Kebebasan pers bukan hanya sekedar kebebasan. Kebebasan dalam artian, bukan kebebasan atau keleluasaan. Kebebasan di sini adalah kebebasan dalam mengerjakan suatu profesi, kebebasan untuk bekerja tanpa ada tindakan kekerasan di dalam tugasnya. Kita bisa lihat berapa kasus kekerasan wartawan di Indonesia dari beberapa wilayah.
Ada wartawan yang dipukul, diinjak, dan bahkan ditembak tanpa ada kesalahan yang jelas. Apakah kekerasan hanya selalu pada wartawan? Apakah pekerjaan sebagai wartawan itu salah? Atau mereka sebagai oknum tidak tahu tentang adanya undang-undang terhadap wartawan? Dengan contoh kasus-kasus kekerasan yang sering terjadi.
Beberapa contoh kasus kekerasan pers yang terjadi di Indonesia seperti yang dikutip dari catatan Dewan Pers. Dua wartawan mengalami kekerasan saat meliput di Apartemen Cempaka Mas, Jakarta Pusat, Senin, 27 April 2015. Kedua wartawan tersebut adalah Rani Sanjaya, RCTI, dan Robi Kurniawan, Berita Satu TV. Sedangkan dua warawan lain, Samarta (SCTV) dan Muhammad Rizki (Metro TV), diintimidasi. Kekerasan diduga dilakukan oleh petugas apartemen Cempaka Mas. Koran telah mengadu ke Dewan Pers.
Tidak hanya itu pun Didik Herwanto, fotografer Riau Pos dan Robi, kameramen Rtv dianiaya oknum perwira TNI Angkatan Udara saat meliput jatuhnya pesawat Hawk 200, di Pekanbaru, Selasa 16 Oktober 2012.Setelah mendapatkan tindak kekerasan, Didik sempat divisum di Rumah Sakit AU dan menjalani pengobatan di Eka Hospital hingga sore hari. Sementara Robi menjalani perawatan di RS Bhayangkara. Komandan Pangkalan TNI AU Pekanbaru, Kolonel Bowo Budiarto, meminta maaf atas insiden pemukulan terhadap wartawan.

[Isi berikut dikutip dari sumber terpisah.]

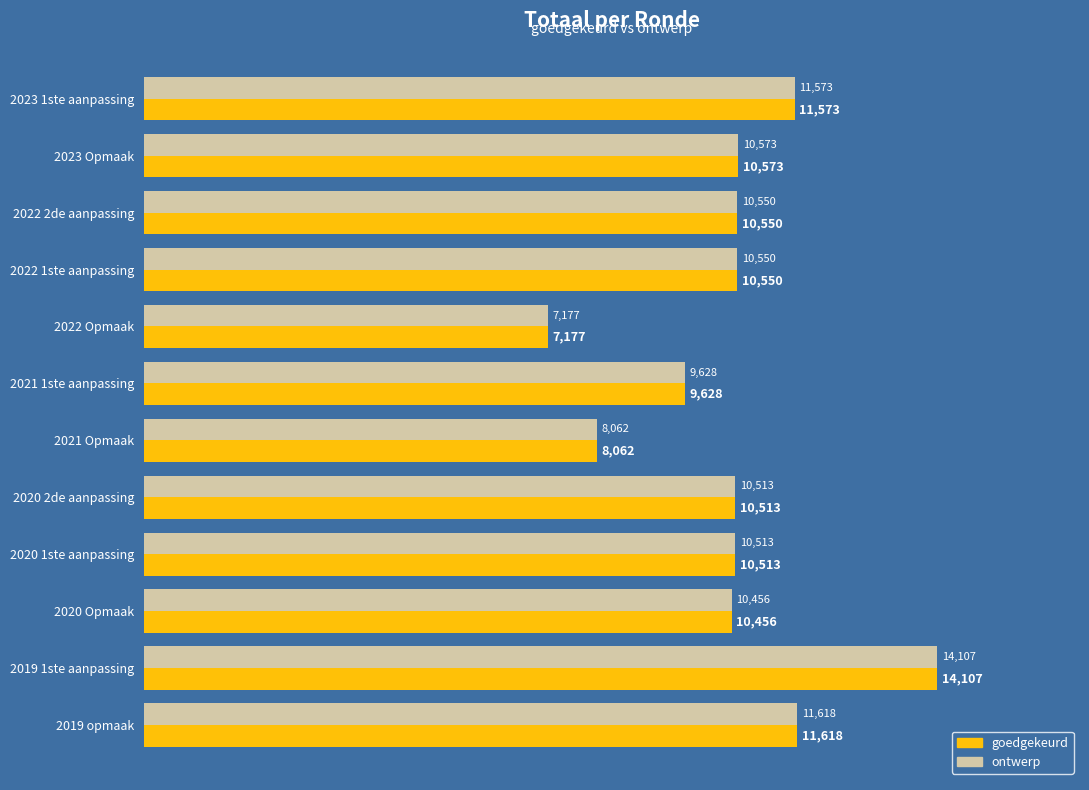

What is the sum of the ontwerp values at 2020 Opmaak and 2023 Opmaak?

21029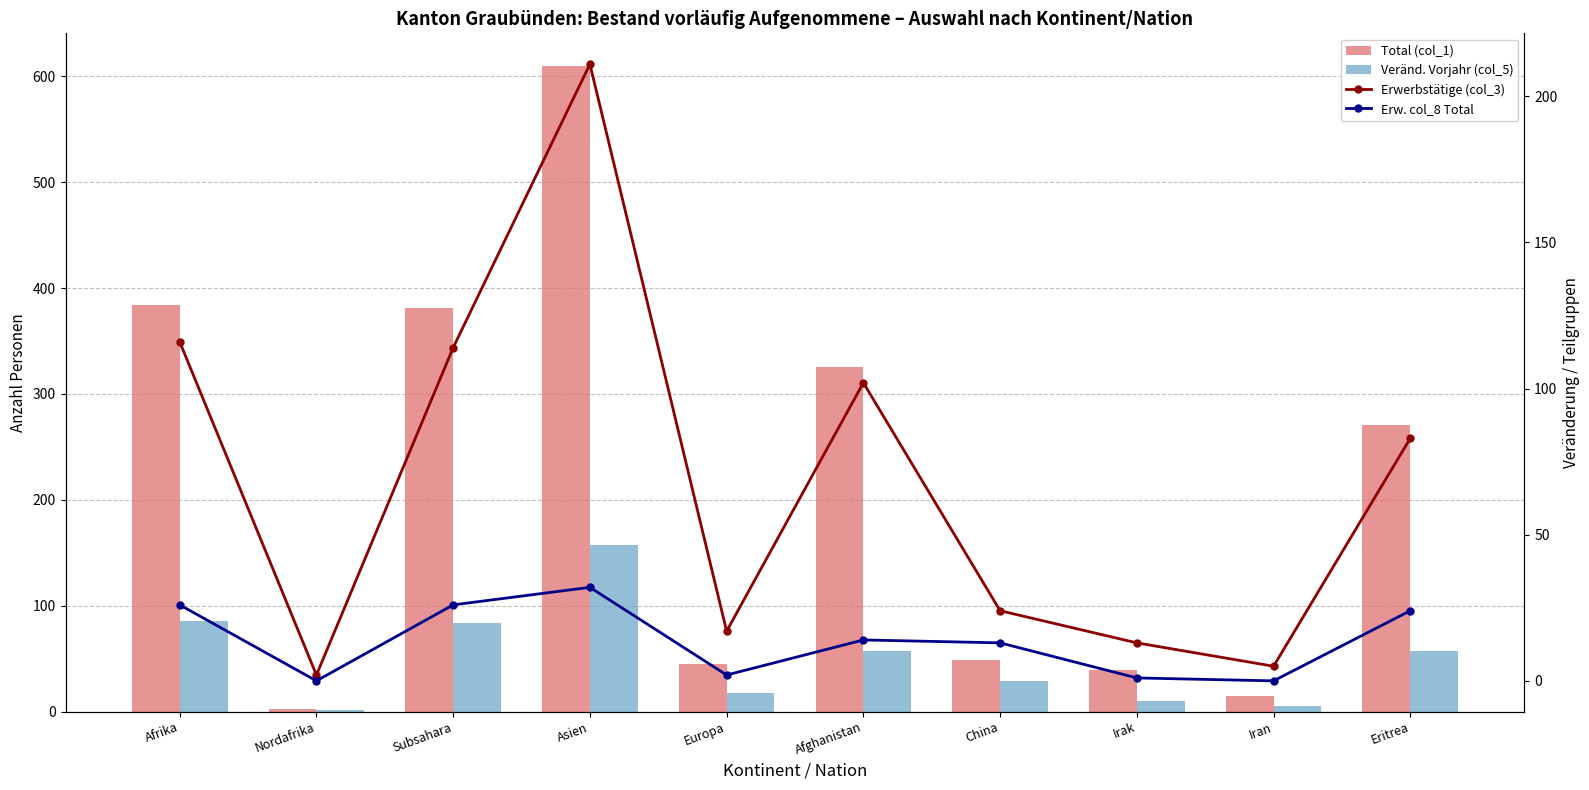

What is the sum of the Erw. col_8 Total values at Europa and Afghanistan?

16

Itu baru beberapa contoh kekerasan yang terjadi terhadap wartawan di Indonesia, jika lebih dirinci lagi akan banyak kekerasan yang terdaftar dalam catatan. Lalu, apa lagi yang harus diperlihatkan wartawan dalam meminta kebebasan mereka? Sudah selayaknya pemerintah juga turun membantu bahkan mengayomi pihak wartawan untuk sama-sama mencari kebebasan yang dicari.

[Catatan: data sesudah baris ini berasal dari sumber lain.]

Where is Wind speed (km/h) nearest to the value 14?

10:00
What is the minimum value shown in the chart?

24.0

Wartawan juga manusia,perjalanan profesinya tidak harus melulu dengan kekerasan. Tapi, juga ada segudang prestasi yang ditorehkan untuk kebaikan dunia. Kebebasan wartawan tidak akan pernah usai apabila oknum yang melakukan kekerasan tidak sadar akan keberadaan wartawan, dan tidak mengerti akan fungsi wartawan. Di sini seharusnya para oknum harus lebih memahami keberadaan, bukan hanya memainkan fungsi masing-masing saja.

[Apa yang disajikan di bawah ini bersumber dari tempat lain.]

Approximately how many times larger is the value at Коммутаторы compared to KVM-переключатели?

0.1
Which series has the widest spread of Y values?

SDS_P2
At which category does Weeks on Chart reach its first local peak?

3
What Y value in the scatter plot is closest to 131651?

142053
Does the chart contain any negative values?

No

Oknum polisi misalnya, yang sering dijadikan sebagai pihak yang melakukan kekerasan terhadap wartawan harusnya tahu apa fungsi dan tugas wartawan bukan saja menghardik semata. Begitupun wartawan, sebagai seorang jurnalis yang memiliki wawasan luas harus pandai menjalin hubungan baik dengan para polisi, agar kesamaan dalam menjalankan fungsi dan berjalan baik, dan kasus-kasus kekerasan setidaknya berkurang, yang secara tidak langsung kebebasan akan pers akan mulai dirasakan.